EXERCISE MATERIALS:
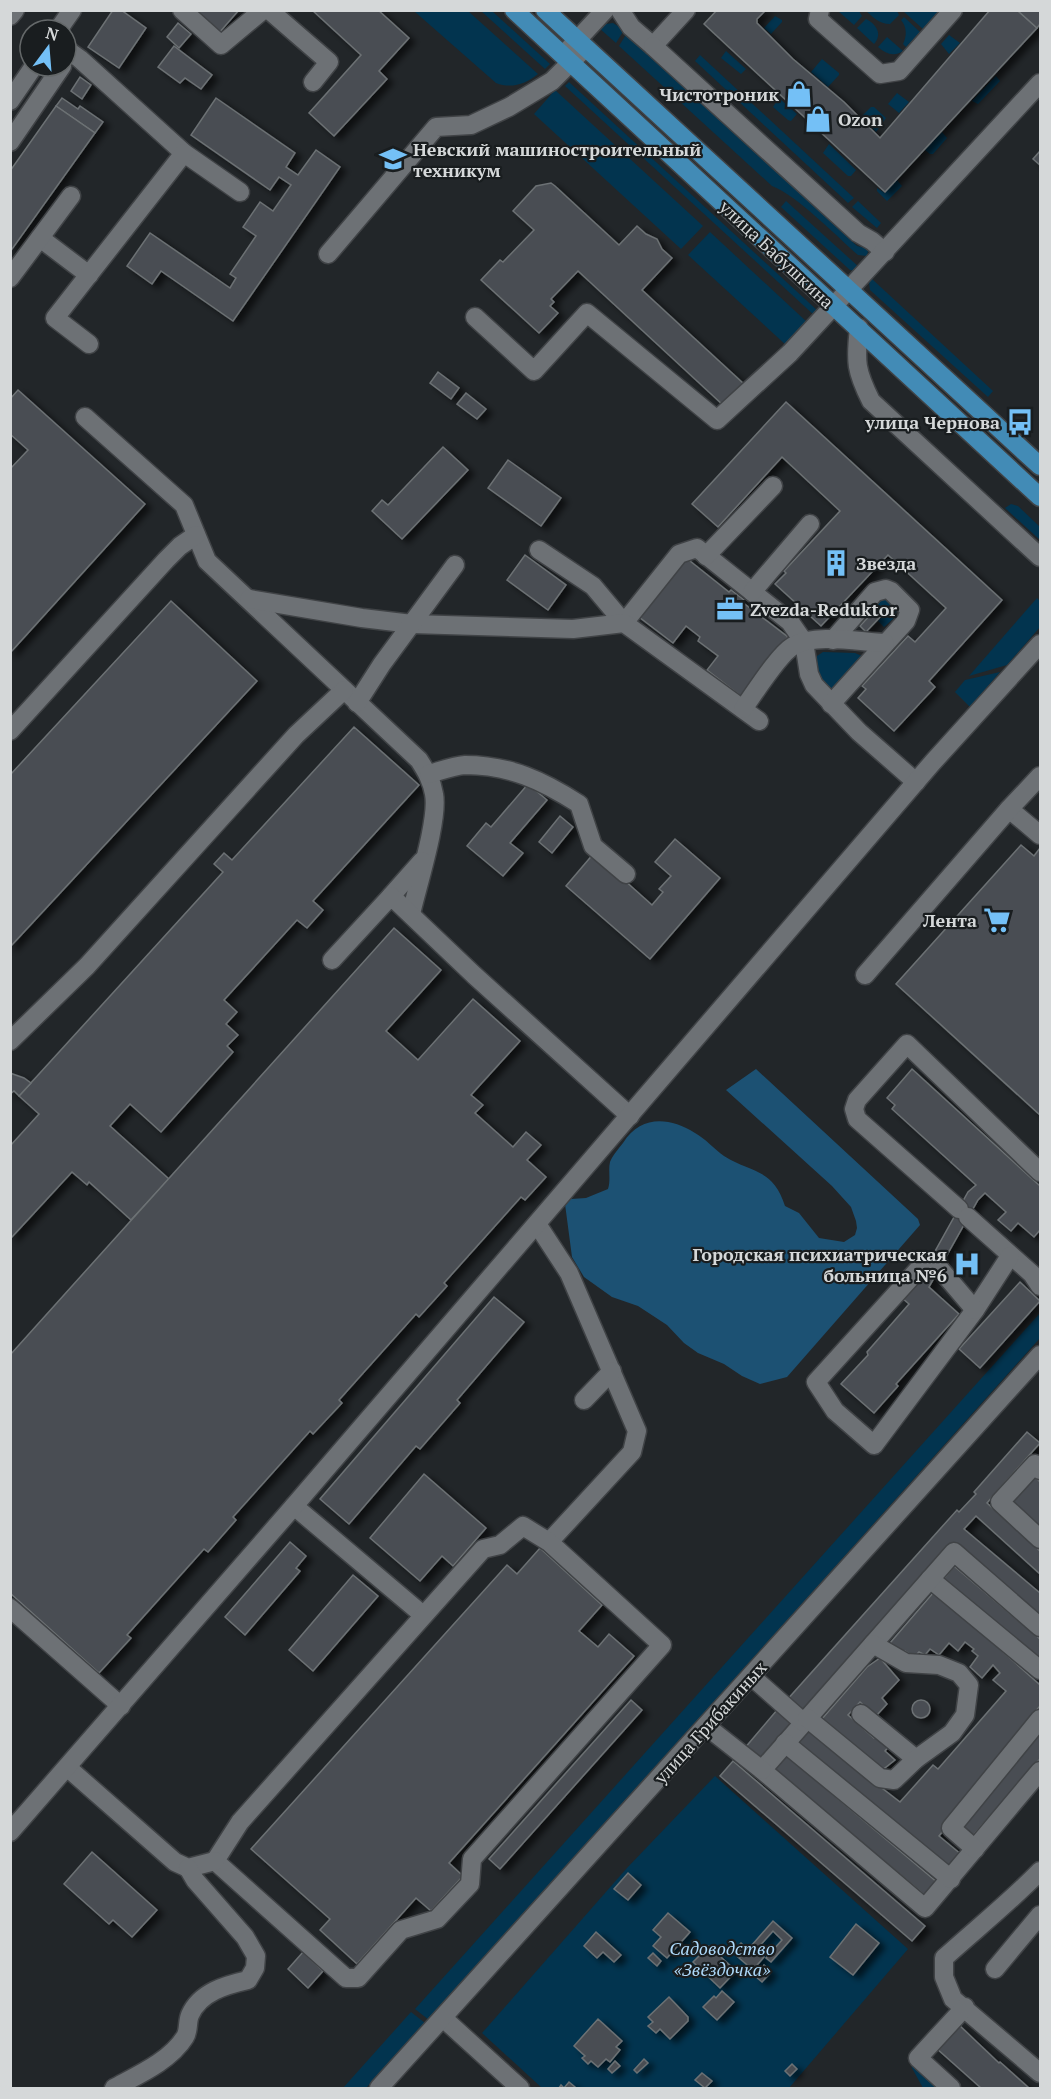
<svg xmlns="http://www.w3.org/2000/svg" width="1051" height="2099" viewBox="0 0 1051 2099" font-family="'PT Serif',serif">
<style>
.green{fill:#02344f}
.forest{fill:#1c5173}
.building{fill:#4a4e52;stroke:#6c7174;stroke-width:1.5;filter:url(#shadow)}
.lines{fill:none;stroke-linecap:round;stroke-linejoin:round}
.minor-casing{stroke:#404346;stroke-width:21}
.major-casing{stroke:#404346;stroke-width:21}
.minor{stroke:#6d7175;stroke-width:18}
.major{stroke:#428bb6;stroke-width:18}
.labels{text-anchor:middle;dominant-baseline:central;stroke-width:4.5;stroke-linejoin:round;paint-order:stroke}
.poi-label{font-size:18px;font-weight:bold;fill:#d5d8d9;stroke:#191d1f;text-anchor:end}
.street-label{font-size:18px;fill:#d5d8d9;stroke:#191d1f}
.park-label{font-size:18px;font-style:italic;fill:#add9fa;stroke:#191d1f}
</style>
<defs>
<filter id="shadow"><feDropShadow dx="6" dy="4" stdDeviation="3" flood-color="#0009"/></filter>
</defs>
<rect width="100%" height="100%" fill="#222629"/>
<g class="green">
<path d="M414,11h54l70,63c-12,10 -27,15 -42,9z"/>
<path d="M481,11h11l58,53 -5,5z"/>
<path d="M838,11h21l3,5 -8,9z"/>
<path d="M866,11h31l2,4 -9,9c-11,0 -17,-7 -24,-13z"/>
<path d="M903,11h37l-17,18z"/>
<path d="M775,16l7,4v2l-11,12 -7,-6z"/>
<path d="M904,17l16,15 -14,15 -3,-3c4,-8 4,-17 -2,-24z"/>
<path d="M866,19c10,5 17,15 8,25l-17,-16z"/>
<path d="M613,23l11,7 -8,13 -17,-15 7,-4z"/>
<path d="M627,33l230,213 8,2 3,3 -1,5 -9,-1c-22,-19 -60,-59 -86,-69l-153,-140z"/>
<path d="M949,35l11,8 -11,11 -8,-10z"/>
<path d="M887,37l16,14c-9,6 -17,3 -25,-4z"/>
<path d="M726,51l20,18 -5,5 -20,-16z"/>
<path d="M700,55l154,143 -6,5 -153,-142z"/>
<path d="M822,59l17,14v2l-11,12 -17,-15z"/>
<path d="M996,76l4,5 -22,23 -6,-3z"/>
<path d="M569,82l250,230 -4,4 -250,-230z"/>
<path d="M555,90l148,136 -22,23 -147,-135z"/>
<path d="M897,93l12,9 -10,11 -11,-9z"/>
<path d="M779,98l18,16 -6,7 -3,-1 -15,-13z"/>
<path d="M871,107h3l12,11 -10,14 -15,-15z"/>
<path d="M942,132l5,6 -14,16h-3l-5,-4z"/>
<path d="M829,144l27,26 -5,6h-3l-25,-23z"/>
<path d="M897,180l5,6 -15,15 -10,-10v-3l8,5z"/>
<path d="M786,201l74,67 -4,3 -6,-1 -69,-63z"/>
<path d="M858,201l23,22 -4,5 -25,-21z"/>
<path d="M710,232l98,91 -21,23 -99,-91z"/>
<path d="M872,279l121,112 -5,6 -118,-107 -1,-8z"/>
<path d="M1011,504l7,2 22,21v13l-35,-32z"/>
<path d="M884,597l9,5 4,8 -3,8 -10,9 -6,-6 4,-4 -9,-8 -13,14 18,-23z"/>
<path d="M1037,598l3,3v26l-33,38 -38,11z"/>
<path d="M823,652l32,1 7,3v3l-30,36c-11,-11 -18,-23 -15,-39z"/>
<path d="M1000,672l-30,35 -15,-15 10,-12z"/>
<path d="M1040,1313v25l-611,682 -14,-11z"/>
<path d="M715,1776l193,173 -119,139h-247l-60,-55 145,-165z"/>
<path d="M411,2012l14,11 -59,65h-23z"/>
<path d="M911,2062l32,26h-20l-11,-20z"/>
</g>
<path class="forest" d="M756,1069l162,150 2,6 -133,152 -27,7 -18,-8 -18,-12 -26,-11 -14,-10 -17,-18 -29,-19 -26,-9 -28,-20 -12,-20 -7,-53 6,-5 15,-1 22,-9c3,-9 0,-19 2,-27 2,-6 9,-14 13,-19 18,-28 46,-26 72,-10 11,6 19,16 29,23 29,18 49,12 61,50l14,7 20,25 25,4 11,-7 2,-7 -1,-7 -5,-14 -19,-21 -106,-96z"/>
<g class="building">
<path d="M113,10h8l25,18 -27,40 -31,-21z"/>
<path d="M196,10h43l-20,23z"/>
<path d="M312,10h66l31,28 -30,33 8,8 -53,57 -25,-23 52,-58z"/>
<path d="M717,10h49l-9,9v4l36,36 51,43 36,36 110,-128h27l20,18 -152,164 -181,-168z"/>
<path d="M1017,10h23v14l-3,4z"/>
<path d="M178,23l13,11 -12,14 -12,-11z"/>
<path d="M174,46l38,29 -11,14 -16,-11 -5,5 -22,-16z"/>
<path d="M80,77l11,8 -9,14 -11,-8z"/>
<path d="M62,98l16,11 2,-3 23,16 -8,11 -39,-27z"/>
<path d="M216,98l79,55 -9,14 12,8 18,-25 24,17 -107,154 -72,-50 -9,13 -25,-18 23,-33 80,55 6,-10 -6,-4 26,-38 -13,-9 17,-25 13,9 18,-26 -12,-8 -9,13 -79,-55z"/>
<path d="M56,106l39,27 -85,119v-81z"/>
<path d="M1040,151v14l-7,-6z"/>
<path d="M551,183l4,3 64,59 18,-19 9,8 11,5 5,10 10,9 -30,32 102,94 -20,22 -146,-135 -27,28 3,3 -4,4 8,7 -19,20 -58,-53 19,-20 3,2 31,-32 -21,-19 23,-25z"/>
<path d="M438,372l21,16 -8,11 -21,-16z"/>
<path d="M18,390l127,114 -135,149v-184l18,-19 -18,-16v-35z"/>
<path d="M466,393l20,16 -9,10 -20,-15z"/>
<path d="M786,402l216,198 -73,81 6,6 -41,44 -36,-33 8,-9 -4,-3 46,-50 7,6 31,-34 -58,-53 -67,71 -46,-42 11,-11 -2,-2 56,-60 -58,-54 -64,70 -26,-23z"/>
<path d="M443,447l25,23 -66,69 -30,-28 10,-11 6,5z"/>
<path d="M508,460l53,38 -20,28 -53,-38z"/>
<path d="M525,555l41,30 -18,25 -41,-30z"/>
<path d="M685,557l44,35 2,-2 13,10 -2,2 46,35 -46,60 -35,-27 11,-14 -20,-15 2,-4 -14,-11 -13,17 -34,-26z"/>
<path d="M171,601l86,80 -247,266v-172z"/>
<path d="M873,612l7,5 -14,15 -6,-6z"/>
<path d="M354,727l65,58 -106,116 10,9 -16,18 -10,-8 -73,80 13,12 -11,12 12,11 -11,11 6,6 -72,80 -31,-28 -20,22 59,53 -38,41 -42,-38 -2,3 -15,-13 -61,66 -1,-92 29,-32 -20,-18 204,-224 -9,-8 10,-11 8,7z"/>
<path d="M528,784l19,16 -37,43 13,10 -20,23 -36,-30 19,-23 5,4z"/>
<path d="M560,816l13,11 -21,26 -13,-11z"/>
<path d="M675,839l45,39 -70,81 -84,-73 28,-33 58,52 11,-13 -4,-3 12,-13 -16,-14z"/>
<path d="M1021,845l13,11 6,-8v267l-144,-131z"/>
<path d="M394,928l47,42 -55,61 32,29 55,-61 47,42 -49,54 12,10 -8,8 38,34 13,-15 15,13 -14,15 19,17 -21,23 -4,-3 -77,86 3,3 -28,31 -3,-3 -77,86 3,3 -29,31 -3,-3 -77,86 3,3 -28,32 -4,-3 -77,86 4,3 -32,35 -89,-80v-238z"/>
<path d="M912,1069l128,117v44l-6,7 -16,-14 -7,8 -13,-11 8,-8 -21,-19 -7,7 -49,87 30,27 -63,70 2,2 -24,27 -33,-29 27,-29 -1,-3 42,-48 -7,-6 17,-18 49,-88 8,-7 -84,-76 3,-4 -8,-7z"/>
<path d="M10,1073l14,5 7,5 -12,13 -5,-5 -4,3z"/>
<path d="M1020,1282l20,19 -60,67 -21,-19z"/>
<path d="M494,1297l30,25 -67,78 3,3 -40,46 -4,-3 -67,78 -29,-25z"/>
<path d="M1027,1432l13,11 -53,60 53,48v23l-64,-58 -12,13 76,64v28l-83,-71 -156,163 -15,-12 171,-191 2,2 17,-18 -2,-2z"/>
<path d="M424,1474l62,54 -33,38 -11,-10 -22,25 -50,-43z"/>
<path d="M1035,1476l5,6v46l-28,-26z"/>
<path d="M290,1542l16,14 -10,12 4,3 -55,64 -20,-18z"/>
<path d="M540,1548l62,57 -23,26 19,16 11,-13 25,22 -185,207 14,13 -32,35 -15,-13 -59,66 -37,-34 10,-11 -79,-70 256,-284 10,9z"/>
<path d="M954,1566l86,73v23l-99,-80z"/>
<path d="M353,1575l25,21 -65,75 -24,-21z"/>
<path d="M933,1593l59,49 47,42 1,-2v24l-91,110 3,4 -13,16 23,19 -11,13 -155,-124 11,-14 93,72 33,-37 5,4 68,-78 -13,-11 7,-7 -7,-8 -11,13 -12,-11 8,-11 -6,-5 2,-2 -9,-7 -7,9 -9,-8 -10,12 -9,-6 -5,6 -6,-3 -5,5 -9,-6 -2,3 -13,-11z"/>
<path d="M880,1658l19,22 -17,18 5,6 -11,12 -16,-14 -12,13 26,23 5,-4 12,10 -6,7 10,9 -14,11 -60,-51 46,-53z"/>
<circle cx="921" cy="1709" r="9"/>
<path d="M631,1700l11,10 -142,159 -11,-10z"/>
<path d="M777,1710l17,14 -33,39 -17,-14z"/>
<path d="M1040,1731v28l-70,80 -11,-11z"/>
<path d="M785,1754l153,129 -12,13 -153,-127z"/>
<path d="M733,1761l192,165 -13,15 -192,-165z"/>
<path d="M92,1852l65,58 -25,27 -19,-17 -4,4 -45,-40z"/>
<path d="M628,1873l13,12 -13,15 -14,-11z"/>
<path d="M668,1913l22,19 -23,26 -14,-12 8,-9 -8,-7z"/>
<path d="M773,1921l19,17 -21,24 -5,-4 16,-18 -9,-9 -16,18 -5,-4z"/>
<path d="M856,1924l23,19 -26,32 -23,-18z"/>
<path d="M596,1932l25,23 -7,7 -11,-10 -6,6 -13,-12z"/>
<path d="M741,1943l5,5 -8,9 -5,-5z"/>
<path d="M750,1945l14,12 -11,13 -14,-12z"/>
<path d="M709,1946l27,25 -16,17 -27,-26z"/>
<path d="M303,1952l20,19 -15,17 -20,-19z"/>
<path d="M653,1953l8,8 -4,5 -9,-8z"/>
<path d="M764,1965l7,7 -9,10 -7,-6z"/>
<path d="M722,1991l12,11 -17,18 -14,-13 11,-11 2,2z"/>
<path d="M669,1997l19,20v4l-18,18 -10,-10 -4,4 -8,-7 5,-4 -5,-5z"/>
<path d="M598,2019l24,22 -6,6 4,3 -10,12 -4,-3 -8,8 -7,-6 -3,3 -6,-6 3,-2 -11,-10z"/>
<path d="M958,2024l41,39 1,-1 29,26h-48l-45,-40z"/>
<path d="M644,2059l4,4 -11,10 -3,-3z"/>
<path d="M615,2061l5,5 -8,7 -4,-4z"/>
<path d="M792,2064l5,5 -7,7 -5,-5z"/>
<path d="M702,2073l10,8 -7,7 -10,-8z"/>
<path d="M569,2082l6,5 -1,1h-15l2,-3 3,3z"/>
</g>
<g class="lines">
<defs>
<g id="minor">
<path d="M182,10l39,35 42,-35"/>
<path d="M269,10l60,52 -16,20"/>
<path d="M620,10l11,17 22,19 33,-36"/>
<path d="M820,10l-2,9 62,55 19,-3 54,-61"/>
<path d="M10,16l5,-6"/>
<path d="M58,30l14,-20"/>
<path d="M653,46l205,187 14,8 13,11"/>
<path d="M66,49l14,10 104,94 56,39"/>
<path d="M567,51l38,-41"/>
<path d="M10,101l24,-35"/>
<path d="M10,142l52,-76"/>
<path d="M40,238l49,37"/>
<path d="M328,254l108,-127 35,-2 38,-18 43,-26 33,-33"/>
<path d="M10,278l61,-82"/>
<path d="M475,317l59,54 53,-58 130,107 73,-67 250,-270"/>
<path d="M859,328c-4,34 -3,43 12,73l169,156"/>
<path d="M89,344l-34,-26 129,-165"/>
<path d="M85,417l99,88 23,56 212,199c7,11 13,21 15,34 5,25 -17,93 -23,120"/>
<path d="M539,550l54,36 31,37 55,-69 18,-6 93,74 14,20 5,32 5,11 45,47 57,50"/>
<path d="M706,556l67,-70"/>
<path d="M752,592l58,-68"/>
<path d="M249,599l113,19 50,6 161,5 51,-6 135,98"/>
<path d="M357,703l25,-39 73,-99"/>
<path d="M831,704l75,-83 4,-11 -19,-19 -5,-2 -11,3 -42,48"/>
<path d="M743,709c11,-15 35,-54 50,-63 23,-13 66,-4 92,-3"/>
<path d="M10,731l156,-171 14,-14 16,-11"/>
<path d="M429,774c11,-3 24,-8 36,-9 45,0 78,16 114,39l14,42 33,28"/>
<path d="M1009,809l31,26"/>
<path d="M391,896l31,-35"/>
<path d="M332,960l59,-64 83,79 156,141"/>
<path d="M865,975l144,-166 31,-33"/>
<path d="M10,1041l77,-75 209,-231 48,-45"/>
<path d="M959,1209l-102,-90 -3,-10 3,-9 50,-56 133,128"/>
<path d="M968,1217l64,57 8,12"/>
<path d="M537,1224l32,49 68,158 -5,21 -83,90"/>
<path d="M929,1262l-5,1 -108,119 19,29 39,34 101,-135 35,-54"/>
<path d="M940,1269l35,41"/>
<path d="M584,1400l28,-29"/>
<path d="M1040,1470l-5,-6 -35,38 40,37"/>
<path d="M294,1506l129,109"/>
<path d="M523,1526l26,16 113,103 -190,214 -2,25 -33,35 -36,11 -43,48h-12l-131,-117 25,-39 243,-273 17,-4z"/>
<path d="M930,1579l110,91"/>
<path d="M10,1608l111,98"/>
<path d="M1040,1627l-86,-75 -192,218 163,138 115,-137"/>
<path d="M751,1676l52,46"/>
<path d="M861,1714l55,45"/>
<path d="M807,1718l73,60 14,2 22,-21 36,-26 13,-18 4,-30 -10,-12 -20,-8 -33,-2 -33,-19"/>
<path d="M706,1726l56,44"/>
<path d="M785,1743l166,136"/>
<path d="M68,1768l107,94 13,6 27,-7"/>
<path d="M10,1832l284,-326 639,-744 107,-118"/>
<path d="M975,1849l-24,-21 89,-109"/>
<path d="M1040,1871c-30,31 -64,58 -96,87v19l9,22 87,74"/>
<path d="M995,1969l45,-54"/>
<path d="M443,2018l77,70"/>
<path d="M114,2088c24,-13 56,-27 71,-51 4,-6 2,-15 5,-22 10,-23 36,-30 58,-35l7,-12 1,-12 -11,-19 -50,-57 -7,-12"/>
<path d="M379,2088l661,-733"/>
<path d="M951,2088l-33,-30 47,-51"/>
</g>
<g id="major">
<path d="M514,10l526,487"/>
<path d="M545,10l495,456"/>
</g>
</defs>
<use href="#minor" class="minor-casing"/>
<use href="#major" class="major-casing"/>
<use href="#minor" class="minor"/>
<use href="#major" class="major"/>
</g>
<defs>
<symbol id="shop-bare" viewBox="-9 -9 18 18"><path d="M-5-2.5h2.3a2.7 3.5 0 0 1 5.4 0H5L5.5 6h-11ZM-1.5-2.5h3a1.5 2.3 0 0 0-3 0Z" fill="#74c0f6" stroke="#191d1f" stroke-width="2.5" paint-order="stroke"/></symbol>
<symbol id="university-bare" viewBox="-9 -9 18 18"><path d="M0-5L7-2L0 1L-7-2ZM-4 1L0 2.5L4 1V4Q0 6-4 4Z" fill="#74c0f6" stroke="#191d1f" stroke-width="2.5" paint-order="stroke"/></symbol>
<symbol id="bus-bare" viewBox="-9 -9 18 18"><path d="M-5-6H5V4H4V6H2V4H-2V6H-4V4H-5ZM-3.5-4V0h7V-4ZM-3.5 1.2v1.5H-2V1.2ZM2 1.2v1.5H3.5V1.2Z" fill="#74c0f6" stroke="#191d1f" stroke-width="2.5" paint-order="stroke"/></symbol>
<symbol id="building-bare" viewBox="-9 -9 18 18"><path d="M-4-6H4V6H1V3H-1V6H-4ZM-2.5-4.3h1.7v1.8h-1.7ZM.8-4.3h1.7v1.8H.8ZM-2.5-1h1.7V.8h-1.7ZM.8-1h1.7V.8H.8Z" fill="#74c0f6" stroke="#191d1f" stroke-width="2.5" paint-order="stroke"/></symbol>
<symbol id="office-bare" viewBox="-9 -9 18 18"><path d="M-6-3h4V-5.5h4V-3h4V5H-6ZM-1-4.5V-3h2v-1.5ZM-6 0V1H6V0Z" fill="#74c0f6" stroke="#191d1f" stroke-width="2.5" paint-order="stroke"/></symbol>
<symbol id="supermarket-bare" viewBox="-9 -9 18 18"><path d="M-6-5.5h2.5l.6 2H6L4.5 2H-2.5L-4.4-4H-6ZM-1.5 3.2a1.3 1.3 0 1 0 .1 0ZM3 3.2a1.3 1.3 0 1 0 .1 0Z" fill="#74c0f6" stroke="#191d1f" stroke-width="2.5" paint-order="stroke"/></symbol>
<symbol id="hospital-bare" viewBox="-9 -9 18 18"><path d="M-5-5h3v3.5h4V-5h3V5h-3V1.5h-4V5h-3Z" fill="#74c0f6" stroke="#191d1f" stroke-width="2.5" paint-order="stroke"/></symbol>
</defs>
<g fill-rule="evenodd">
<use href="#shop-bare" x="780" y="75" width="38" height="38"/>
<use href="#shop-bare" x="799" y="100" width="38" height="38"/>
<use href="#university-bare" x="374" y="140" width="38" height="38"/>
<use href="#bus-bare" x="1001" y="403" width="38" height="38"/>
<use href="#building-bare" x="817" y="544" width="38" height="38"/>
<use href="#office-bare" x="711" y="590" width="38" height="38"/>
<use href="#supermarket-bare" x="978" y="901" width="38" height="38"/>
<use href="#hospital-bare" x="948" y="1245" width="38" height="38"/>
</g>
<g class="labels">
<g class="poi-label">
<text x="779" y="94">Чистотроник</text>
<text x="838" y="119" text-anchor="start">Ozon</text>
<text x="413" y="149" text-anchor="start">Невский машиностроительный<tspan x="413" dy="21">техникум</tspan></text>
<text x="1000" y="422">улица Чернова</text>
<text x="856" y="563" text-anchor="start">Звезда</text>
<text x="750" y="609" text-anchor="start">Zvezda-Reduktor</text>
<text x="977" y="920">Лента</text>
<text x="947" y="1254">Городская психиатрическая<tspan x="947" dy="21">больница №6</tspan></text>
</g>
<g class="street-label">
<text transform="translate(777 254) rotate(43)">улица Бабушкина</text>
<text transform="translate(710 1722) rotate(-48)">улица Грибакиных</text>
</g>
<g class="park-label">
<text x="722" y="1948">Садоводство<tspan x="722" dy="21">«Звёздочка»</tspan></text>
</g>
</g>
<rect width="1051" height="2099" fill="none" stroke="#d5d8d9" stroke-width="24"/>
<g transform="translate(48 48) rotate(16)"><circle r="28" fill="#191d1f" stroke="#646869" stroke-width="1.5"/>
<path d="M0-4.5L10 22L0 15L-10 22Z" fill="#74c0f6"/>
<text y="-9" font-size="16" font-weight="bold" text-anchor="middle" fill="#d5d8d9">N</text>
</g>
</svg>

WHAT IS REQUIRED: Check each line of the entries above for the word "filter". List the ones that have it.

OUTPUT OF THE EXERCISE:
.building{fill:#4a4e52;stroke:#6c7174;stroke-width:1.5;filter:url(#shadow)}
<filter id="shadow"><feDropShadow dx="6" dy="4" stdDeviation="3" flood-color="#0009"/></filter>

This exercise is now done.